Condemned US man receives new stay after failed execution

Washington, December 11: A US man whose Ohio execution was halted after prison authorities spent two hours searching unsuccessfully for a vein has received a new injunction delaying his execution by lethal injection.

An Ohio judge granted a 30-day delay in the execution of Romell Broom, 53, who was sentenced to death some 25 years ago.

Lawyers appealed for the injunction in the wake of the failed September 15 attempt to execute Broom.

The decision to halt the execution made Broom, convicted in 1984 of murdering a 14-year-old, the first condemned man to leave his execution alive since 1946.

Judge Gregory Frost ruled on Wednesday that “the state of Ohio, and any person acting in its behalf, is hereby stayed from implementing an order for the execution of Romell Broom” for 30 days.

Frost will now consider whether a second attempt to execute Broom would violate his constitutional rights.

“There is a process by which you can test just the legal issues, not the factual issue.

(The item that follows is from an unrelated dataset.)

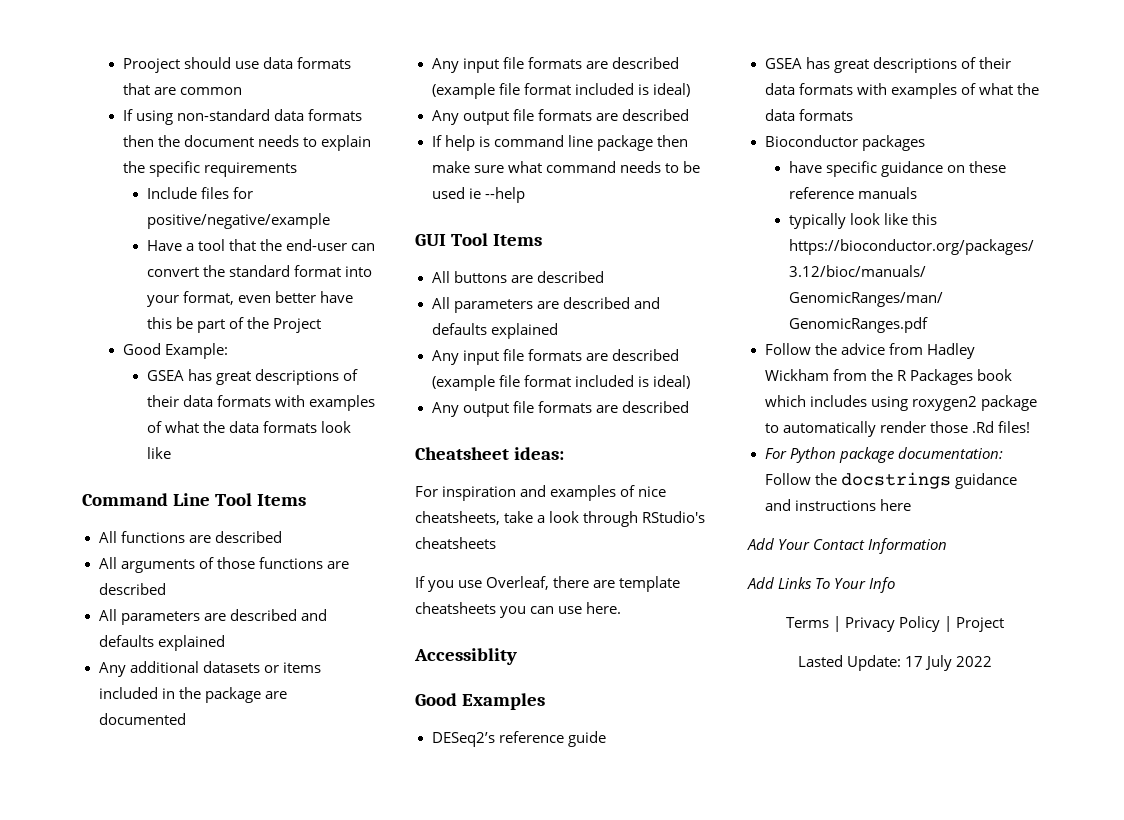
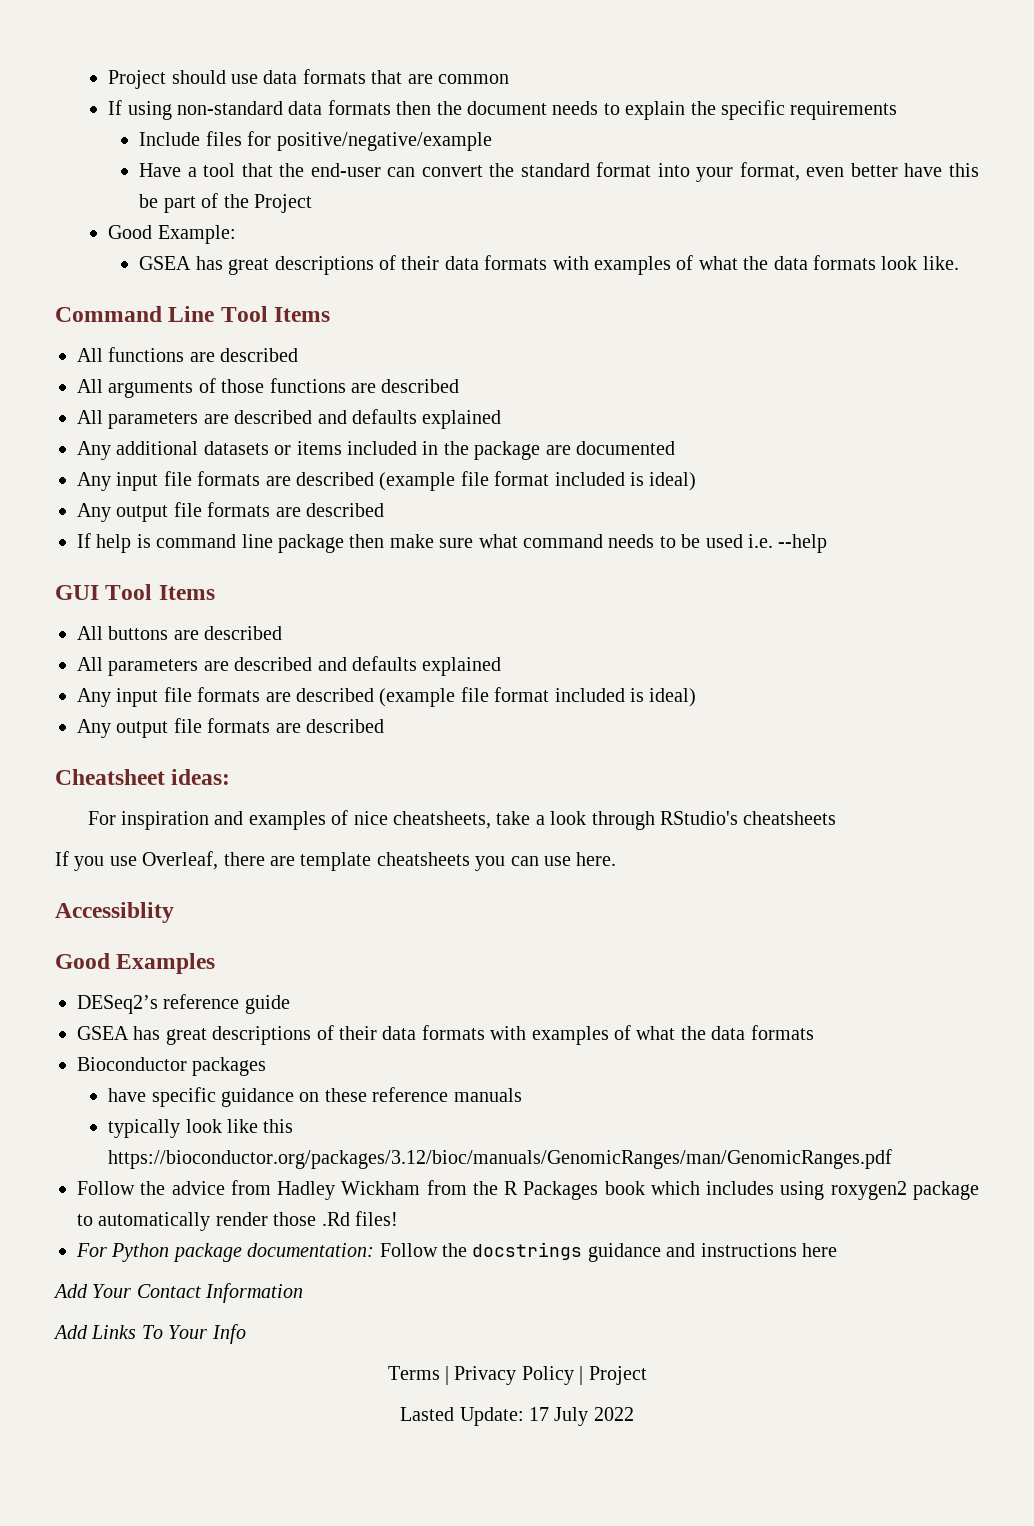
[122,58,180,73] Prooject -> [108,70,167,89] Project
[146,447,171,459] like -> [922,256,959,270] like.
[468,188,481,199] ie -> [747,534,773,548] i.e.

It’s just the legal question that would be addressed,” said Adele Shank, a lawyer for Broom.

“If the judge rules in our favour, then there would be an additional hearing on the actual merits for the case,” Ms Shank said.

Broom was present at the hearing, but did not give testimony.

In 1946, the US Supreme Court ruled that Louisiana could go ahead with a second execution for a prisoner, after an attempt to execute him by electric chair failed.

Shank said the “real damage” inflicted by the failed execution attempt “was the psychological impact of what happened to him.”

“It’s a terrorising thing to have human beings surrounding you trying to take steps to execute you and … having it go long and go long and keep happening over and over again,” she said.

Broom’s failed execution prompted Ohio to suspend its use of the standard three-cocktail lethal injection used in most US states that practice the death penalty.

The protocol was replaced with a single-chemical process, using a large dose of anaesthetic.

It was used for the first time this week on Kenneth Biros, 51, who was sentenced to death for killing and dismembering a 22-year-old woman in 1991.